UF OPWD Launches Culinary Arts Program
The University of Florida Office of Professional and Workforce Development (OPWD) is pleased to announce the launch of its new Hybrid Culinary Arts program in Gainesville and Orlando on June 7, 2021. The blended course utilizes the Flipped Classroom Model with online and in person learning. In the flipped model, classwork is done at home by watching videos and completing assessments and homework is done in person. This method allows students to take their education into their own hands and it provides the chef an opportunity to act as a facilitator and mentor in the kitchen.
The online component is provided by Modern Collegiate Partners (MCP)/Rouxbe and the in-person component will take place in the Gainesville Working Food Kitchen and the Orlando Pathlight Kitchen. This course will be 16 weeks long and include externship placement at the conclusion of the course. Graduates will also be eligible to take the American Culinary Federation National exam within 3 months upon program completion.
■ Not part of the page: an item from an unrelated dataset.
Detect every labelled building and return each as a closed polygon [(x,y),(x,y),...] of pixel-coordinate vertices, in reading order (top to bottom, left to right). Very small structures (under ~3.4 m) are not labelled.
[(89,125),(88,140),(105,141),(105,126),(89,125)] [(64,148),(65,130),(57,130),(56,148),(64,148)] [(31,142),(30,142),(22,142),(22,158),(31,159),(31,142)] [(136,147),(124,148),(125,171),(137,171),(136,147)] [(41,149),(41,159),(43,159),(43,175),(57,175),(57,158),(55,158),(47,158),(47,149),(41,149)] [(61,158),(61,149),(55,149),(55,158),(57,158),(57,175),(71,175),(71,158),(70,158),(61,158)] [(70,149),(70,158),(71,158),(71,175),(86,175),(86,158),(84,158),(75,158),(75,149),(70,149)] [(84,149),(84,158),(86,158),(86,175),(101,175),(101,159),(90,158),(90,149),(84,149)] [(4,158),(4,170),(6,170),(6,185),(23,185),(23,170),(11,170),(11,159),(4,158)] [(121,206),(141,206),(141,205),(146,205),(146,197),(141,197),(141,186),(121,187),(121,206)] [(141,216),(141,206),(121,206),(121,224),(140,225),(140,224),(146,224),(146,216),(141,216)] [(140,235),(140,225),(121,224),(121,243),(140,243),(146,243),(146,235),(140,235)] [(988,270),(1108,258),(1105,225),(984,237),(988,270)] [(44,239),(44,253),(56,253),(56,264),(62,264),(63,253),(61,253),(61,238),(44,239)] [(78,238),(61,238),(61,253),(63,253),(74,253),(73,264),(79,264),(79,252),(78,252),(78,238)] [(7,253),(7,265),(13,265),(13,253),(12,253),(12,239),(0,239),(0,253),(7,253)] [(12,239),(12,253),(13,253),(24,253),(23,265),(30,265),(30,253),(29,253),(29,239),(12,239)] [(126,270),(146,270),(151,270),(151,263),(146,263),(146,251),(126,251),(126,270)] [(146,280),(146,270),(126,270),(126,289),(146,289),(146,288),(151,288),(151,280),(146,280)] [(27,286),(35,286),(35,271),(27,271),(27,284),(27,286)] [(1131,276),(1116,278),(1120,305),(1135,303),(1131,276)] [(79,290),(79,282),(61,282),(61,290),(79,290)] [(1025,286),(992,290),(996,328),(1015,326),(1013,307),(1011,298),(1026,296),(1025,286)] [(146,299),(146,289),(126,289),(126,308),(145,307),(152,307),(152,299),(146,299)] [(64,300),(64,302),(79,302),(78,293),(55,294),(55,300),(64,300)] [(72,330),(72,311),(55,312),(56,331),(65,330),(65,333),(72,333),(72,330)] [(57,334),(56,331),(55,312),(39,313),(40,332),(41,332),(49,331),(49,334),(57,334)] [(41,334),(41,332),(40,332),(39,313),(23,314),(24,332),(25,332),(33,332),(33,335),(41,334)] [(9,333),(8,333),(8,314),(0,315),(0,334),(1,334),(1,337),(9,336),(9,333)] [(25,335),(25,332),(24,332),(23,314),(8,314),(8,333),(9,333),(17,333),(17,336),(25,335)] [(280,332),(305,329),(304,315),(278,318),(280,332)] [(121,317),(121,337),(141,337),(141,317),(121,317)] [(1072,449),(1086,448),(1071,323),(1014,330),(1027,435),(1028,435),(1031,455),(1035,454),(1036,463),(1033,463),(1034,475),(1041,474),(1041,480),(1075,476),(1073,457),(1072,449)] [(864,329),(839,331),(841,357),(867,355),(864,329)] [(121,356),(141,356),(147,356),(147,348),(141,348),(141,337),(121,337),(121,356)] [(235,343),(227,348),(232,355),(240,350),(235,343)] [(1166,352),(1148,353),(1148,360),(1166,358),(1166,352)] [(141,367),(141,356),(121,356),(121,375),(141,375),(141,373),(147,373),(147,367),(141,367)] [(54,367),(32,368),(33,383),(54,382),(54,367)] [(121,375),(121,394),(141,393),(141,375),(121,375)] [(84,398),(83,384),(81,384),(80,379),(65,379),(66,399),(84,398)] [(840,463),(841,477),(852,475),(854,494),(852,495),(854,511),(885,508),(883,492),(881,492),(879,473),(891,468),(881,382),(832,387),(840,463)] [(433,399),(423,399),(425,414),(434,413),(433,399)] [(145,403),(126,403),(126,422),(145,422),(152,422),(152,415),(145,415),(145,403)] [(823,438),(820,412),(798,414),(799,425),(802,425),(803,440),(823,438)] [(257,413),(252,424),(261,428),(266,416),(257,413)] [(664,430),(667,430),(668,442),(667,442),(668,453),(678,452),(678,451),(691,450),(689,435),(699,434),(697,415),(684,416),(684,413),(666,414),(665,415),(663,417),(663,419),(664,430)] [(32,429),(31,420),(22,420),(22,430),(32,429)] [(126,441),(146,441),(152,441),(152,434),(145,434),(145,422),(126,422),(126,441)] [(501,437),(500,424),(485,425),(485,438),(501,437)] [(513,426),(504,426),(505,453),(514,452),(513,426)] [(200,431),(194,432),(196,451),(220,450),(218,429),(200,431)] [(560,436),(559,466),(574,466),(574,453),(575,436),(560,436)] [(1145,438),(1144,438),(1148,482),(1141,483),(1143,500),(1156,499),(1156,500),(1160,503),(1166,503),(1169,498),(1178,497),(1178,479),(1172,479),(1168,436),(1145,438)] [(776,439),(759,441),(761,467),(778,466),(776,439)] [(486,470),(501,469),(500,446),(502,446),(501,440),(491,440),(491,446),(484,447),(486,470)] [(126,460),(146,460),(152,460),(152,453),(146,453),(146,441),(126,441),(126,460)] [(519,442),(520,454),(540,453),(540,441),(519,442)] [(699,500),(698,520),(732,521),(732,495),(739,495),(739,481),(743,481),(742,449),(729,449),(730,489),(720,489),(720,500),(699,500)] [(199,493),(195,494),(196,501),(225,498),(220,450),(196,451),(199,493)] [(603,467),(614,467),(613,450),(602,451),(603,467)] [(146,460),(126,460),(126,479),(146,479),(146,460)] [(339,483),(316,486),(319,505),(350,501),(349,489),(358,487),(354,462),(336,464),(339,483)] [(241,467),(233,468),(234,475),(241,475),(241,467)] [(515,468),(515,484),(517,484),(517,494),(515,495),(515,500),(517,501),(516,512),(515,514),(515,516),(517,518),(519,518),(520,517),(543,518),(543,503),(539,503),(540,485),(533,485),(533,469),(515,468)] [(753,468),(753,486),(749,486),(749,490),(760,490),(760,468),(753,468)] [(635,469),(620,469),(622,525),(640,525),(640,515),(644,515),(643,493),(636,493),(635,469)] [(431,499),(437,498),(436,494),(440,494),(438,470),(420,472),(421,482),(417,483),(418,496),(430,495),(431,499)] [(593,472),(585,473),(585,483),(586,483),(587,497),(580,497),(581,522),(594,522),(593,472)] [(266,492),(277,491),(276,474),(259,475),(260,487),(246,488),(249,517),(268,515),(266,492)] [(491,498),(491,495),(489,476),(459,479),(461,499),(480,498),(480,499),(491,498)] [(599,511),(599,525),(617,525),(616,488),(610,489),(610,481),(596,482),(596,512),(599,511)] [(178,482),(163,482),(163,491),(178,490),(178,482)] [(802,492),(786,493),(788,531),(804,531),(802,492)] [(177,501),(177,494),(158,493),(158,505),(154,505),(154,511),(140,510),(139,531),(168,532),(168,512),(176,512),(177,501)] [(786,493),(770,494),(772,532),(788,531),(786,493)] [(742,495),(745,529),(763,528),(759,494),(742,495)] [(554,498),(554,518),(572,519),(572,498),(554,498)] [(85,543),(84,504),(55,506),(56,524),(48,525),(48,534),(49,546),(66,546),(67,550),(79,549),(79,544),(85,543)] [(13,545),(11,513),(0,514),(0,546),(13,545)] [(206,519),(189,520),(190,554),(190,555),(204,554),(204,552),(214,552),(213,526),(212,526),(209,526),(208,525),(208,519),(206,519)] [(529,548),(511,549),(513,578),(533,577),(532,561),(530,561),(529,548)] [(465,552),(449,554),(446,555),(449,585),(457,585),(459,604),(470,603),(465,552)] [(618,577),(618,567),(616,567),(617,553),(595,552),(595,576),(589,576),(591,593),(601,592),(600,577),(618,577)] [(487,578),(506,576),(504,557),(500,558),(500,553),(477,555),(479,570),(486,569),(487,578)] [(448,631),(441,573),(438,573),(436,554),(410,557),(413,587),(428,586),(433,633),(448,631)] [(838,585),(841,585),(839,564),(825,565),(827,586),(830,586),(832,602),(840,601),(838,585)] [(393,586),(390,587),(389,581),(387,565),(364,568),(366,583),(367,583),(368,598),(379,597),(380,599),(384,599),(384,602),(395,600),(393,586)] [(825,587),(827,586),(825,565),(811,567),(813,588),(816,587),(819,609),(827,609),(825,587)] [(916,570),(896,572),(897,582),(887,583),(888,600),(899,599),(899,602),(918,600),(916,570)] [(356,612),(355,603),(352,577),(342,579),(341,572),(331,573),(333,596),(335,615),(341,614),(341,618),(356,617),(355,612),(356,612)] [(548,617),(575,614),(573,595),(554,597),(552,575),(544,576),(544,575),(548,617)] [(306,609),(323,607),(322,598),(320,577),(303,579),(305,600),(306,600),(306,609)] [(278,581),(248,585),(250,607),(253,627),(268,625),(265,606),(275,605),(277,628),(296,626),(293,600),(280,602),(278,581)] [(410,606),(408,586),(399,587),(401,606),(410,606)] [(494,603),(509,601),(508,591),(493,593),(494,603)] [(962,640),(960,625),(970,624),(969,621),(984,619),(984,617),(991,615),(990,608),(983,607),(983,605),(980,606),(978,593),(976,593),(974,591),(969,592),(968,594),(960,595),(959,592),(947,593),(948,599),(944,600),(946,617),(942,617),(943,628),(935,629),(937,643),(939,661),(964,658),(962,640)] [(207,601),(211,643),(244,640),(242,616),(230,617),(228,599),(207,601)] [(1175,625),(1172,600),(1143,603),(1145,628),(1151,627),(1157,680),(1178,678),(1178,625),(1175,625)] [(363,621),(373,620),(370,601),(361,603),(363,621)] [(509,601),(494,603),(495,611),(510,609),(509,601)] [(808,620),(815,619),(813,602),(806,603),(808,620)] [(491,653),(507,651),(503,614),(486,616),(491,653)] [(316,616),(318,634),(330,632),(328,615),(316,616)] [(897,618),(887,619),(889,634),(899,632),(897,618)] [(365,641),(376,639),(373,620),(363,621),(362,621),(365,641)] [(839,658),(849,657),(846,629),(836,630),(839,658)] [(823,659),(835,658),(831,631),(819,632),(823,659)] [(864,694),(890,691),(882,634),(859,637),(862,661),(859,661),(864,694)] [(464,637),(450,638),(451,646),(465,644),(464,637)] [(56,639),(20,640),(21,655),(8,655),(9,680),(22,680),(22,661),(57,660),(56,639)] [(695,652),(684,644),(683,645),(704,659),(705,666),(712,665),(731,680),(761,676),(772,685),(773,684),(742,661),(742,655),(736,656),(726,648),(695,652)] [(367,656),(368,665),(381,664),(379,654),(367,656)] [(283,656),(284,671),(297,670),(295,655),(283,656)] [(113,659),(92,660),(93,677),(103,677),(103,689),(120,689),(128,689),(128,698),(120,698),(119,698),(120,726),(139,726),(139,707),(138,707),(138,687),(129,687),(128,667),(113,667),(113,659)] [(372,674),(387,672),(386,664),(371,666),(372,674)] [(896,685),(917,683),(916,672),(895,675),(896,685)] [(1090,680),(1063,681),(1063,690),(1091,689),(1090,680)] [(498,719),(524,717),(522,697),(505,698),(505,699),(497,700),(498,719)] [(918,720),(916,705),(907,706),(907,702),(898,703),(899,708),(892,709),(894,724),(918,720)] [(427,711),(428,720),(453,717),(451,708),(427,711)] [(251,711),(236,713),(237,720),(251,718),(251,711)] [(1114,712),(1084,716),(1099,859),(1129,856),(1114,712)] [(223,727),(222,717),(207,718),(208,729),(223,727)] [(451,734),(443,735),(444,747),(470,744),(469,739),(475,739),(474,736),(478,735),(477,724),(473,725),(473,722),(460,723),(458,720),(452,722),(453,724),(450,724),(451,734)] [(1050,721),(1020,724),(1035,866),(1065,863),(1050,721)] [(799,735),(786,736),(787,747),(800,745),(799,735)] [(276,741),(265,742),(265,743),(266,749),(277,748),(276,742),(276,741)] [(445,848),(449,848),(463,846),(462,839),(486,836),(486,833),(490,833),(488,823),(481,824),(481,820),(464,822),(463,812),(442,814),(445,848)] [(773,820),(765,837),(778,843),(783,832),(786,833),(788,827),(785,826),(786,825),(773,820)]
Modern Collegiate Partners launched the Rouxbe program in 2018 and as institutional partners began to offer it, the landscape of culinary education began to change. No longer was it required to invest over $30,000 in tuition plus living expenses in the cities that offer the courses. This program provides an affordable alternative and is equal to the rigor in curriculum quality to the top culinary schools in the country. It is recognized by The American Culinary Federation Education Foundation as a “Quality Program,” a distinction only given to programs that meet specific culinary education requirements. The blended curriculum and approach to training keeps tuition much lower than brick and mortar culinary schools and allows students to complete the program in a shorter period.
This dynamic program is only possible through dedicated collaboration by a diverse range of community partners. The commercial kitchen space will be provided by Working Food and Pathlight Kitchen. Externship opportunities are being established with local restaurants and chefs who stand to benefit from helping prospective employees undergo this rigorous training. Organizations that have experience connecting individuals to workforce development opportunities will assist with recruitment for the program, focusing on recruiting individuals from underserved and underemployed populations.